Building in Chicago, Illinois

The Crane Company Building is an early skyscraper located at 836 S. Michigan Ave. in the Loop community area of Chicago, Illinois. The twelve-story building was designed by Holabird & Roche and built in 1912. The steel frame skyscraper was designed in the Classical Revival style, and its exterior design is split into three sections. The first and second floors are faced in limestone and feature piers supporting a cornice; the third floor is also covered in limestone. The fourth through eleventh floors are constructed in red brick; windows on these floors feature terra cotta keystones and sills, and the eleventh floor is capped by a terra cotta cornice. The twelfth floor is decorated in terra cotta panels which incorporate Crane Company valves in their design; this floor is also topped by a cornice.

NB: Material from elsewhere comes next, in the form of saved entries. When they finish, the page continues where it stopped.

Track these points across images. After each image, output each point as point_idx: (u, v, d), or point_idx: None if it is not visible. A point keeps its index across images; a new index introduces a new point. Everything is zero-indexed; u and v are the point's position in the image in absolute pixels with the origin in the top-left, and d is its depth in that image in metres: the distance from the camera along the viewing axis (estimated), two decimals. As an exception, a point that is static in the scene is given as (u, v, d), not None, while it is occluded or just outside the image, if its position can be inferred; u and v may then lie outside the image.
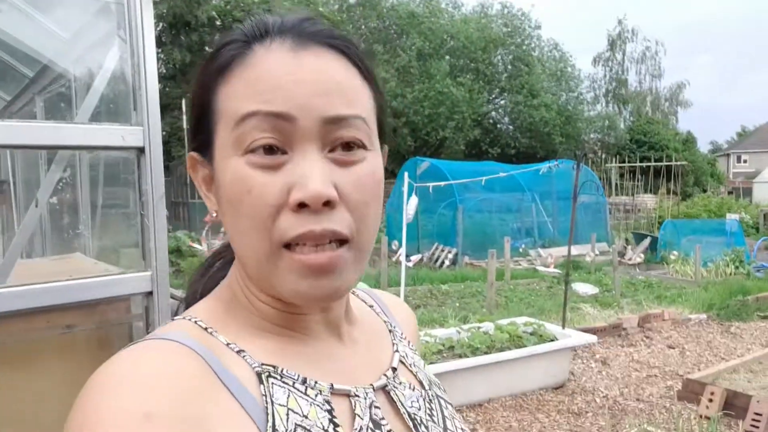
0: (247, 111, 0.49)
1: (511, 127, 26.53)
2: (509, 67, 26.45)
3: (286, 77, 0.50)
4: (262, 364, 0.52)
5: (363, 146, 0.53)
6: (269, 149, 0.50)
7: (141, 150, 1.26)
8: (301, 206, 0.49)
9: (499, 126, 27.08)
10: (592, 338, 5.19)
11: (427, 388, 0.64)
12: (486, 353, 4.51)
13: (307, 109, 0.49)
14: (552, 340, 4.90)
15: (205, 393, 0.47)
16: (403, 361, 0.64)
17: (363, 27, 25.33)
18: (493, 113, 27.16)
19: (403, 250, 4.80)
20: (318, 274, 0.50)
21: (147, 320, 1.29)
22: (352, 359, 0.59)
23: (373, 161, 0.54)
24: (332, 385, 0.54)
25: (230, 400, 0.48)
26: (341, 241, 0.51)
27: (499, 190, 12.77)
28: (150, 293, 1.28)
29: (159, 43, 19.91)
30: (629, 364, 5.48)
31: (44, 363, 1.21)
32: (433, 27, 24.25)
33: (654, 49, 35.32)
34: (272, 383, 0.51)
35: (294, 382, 0.52)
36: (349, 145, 0.51)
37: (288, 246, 0.50)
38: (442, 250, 11.63)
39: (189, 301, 0.62)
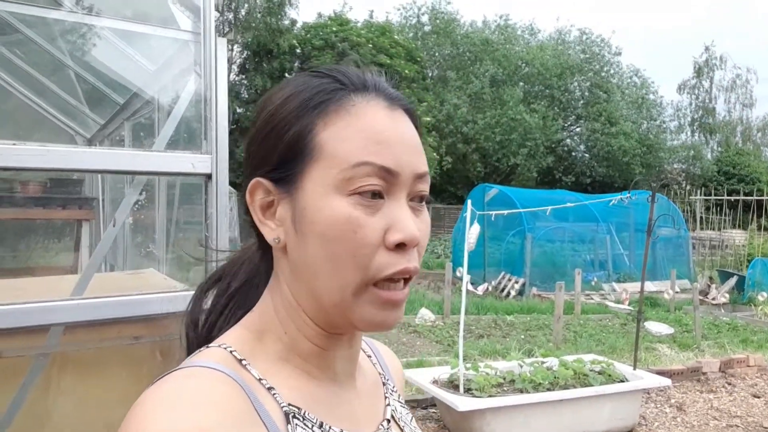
0: (361, 160, 0.55)
1: (587, 155, 25.76)
2: (586, 94, 25.80)
3: (388, 133, 0.56)
4: (289, 404, 0.56)
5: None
6: (374, 194, 0.55)
7: (209, 176, 1.35)
8: (399, 246, 0.55)
9: (574, 154, 26.38)
10: (666, 381, 4.88)
11: None
12: (548, 390, 4.35)
13: (405, 165, 0.57)
14: (621, 381, 4.65)
15: (247, 421, 0.51)
16: (393, 415, 0.68)
17: (437, 54, 25.59)
18: (568, 141, 26.50)
19: (465, 278, 4.76)
20: (392, 308, 0.57)
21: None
22: (356, 405, 0.64)
23: (426, 210, 0.62)
24: (342, 430, 0.58)
25: None
26: (407, 279, 0.57)
27: (572, 219, 12.37)
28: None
29: (243, 69, 21.00)
30: (707, 412, 5.11)
31: (112, 371, 1.31)
32: (507, 54, 24.12)
33: (745, 76, 33.32)
34: (296, 424, 0.55)
35: (313, 425, 0.57)
36: (422, 196, 0.59)
37: (375, 283, 0.56)
38: (509, 280, 11.37)
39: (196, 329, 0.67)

The building originally housed offices for the Crane Company, which manufactured plumbing and heating equipment. The Crane Company played a significant role in both the Chicago economy, where it was a major employer of industrial workers, and the national manufacturing landscape, where it was considered "the United States' leading manufacturer" of iron and brass plumbing and heating fixtures. Due to the demolition of the Crane Company's factories and its early leaders' homes, the Crane Company Building is now the most significant landmark in Chicago associated with the company. After the Crane Company left the building in 1960, it was converted to a residential property.

The Crane Company Building was added to the National Register of Historic Places on January 28, 2002.